**TASK PROMPT**
Restate every entry word for word.

**STUDY MATERIAL**
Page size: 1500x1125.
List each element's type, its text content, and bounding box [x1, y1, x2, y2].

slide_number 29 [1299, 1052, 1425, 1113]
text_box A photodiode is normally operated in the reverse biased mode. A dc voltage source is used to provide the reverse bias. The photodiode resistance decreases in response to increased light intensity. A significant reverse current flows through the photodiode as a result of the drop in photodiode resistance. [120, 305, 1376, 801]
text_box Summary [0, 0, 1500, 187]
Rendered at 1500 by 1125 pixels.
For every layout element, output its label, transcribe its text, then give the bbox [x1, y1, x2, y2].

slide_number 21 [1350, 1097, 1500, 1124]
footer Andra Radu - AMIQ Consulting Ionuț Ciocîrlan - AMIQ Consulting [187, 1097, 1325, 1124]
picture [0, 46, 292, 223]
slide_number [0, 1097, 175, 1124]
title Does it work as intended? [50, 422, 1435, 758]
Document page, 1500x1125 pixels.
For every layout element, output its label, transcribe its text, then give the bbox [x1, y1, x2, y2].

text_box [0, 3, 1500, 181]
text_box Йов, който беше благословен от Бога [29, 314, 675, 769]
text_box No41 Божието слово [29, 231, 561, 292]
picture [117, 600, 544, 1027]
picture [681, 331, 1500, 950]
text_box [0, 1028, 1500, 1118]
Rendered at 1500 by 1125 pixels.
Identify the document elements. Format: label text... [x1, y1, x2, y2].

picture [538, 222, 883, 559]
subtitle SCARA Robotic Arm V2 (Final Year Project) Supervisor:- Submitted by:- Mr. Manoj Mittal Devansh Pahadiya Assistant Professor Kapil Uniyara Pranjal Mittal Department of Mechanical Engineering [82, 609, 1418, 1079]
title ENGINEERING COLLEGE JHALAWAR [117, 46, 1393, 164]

**WRITTEN RESPONSE**
Page size: 1500x1125.
List each element's type, its text content, and bounding box [x1, y1, x2, y2].

slide_number 29 [1299, 1052, 1425, 1113]
text_box A photodiode is normally operated in the reverse biased mode. A dc voltage source is used to provide the reverse bias. The photodiode resistance decreases in response to increased light intensity. A significant reverse current flows through the photodiode as a result of the drop in photodiode resistance. [120, 305, 1376, 801]
text_box Summary [0, 0, 1500, 187]
Rendered at 1500 by 1125 pixels.
For every layout element, output its label, transcribe its text, then give the bbox [x1, y1, x2, y2].

slide_number 21 [1350, 1097, 1500, 1124]
footer Andra Radu - AMIQ Consulting Ionuț Ciocîrlan - AMIQ Consulting [187, 1097, 1325, 1124]
picture [0, 46, 292, 223]
slide_number [0, 1097, 175, 1124]
title Does it work as intended? [50, 422, 1435, 758]
Document page, 1500x1125 pixels.
For every layout element, output its label, transcribe its text, then give the bbox [x1, y1, x2, y2].

text_box [0, 3, 1500, 181]
text_box Йов, който беше благословен от Бога [29, 314, 675, 769]
text_box No41 Божието слово [29, 231, 561, 292]
picture [117, 600, 544, 1027]
picture [681, 331, 1500, 950]
text_box [0, 1028, 1500, 1118]
Rendered at 1500 by 1125 pixels.
Identify the document elements. Format: label text... [x1, y1, x2, y2].

picture [538, 222, 883, 559]
subtitle SCARA Robotic Arm V2 (Final Year Project) Supervisor:- Submitted by:- Mr. Manoj Mittal Devansh Pahadiya Assistant Professor Kapil Uniyara Pranjal Mittal Department of Mechanical Engineering [82, 609, 1418, 1079]
title ENGINEERING COLLEGE JHALAWAR [117, 46, 1393, 164]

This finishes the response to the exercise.